Source texts of formatted documents:
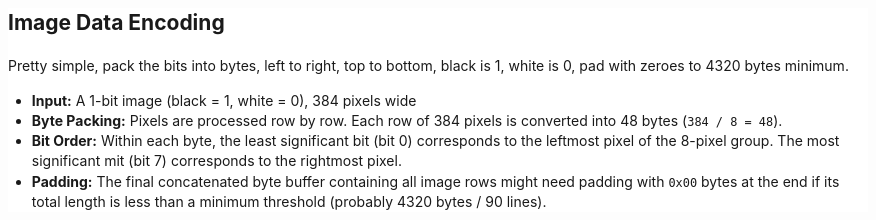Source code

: ## Image Data Encoding

Pretty simple, pack the bits into bytes, left to right, top to bottom, black is
1, white is 0, pad with zeroes to 4320 bytes minimum.

- **Input:** A 1-bit image (black = 1, white = 0), 384 pixels wide
- **Byte Packing:** Pixels are processed row by row. Each row of 384 pixels is
  converted into 48 bytes (`384 / 8 = 48`).
- **Bit Order:** Within each byte, the least significant bit (bit 0) corresponds
  to the leftmost pixel of the 8-pixel group. The most significant mit (bit 7)
  corresponds to the rightmost pixel.
- **Padding:** The final concatenated byte buffer containing all image rows
  might need padding with `0x00` bytes at the end if its total length is less
  than a minimum threshold (probably 4320 bytes / 90 lines).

To-do item: Only lines containing the string "minimum" are needed. Pull each of them out of the records above.

Solved problem:
1, white is 0, pad with zeroes to 4320 bytes minimum.
  than a minimum threshold (probably 4320 bytes / 90 lines).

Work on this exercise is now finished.